[Stored dataset items]
-------
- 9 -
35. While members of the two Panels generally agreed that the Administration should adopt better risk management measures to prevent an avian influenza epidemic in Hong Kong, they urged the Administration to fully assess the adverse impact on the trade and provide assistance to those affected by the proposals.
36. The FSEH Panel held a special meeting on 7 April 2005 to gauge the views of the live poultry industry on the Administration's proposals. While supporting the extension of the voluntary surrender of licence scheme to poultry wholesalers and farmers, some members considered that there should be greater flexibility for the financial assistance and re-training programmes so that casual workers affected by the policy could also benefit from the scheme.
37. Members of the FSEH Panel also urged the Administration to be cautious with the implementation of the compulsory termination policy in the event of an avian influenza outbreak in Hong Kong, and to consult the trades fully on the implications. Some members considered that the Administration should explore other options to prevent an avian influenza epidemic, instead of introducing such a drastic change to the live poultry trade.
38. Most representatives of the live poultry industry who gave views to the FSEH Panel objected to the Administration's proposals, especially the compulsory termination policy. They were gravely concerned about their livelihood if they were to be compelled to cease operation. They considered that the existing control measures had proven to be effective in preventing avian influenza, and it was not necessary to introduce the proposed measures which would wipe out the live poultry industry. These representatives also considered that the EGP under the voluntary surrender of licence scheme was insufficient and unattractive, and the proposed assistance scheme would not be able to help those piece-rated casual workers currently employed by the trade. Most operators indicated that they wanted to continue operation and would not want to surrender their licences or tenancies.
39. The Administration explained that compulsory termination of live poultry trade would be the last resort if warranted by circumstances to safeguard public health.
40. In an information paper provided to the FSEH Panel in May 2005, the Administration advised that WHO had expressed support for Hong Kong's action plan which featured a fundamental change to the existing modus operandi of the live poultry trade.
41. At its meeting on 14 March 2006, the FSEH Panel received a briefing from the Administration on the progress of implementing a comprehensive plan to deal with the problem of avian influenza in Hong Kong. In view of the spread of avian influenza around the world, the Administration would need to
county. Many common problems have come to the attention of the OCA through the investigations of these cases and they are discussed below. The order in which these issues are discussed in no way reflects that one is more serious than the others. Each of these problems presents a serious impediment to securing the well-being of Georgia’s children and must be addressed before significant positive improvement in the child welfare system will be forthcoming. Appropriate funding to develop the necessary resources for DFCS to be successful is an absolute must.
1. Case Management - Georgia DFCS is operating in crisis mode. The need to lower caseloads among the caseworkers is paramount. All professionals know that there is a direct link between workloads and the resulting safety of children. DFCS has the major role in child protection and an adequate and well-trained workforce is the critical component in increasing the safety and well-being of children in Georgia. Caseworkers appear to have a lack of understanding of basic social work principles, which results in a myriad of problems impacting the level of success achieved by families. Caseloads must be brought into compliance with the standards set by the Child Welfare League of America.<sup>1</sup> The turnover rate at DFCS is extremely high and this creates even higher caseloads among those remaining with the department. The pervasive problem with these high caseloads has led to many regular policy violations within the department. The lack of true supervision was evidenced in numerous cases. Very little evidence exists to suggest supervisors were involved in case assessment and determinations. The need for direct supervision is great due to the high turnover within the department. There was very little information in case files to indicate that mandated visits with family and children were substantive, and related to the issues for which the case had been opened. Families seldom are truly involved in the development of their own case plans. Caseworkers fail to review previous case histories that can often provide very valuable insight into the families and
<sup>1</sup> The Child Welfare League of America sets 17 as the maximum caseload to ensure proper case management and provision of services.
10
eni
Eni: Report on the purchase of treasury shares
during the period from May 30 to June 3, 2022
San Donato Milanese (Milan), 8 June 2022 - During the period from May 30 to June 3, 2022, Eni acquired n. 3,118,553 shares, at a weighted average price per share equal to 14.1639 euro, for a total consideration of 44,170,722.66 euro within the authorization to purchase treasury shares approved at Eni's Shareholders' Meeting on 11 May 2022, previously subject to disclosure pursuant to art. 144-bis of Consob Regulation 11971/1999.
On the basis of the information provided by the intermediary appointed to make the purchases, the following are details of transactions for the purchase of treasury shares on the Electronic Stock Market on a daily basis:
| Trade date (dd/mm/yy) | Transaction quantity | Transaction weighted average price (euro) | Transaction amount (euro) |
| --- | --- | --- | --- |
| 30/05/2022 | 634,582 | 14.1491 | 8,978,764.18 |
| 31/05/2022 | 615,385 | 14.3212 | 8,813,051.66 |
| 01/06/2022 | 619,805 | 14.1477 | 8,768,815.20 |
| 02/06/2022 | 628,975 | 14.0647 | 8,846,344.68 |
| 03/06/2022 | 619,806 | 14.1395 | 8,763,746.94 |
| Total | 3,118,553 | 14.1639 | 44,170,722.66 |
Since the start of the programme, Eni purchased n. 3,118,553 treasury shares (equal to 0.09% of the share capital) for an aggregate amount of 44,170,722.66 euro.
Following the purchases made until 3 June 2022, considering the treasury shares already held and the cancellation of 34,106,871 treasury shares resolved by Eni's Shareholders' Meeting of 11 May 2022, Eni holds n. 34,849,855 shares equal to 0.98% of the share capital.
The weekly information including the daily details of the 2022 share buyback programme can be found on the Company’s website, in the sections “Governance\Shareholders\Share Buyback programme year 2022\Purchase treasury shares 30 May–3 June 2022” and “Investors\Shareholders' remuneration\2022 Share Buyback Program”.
-------
Only the lines from the one containing "14.1477 | 8,768,815.20 |" through the end of the records above belong in the answer, each exactly as written.

| 01/06/2022 | 619,805 | 14.1477 | 8,768,815.20 |
| 02/06/2022 | 628,975 | 14.0647 | 8,846,344.68 |
| 03/06/2022 | 619,806 | 14.1395 | 8,763,746.94 |
| Total | 3,118,553 | 14.1639 | 44,170,722.66 |
Since the start of the programme, Eni purchased n. 3,118,553 treasury shares (equal to 0.09% of the share capital) for an aggregate amount of 44,170,722.66 euro.
Following the purchases made until 3 June 2022, considering the treasury shares already held and the cancellation of 34,106,871 treasury shares resolved by Eni's Shareholders' Meeting of 11 May 2022, Eni holds n. 34,849,855 shares equal to 0.98% of the share capital.
The weekly information including the daily details of the 2022 share buyback programme can be found on the Company’s website, in the sections “Governance\Shareholders\Share Buyback programme year 2022\Purchase treasury shares 30 May–3 June 2022” and “Investors\Shareholders' remuneration\2022 Share Buyback Program”.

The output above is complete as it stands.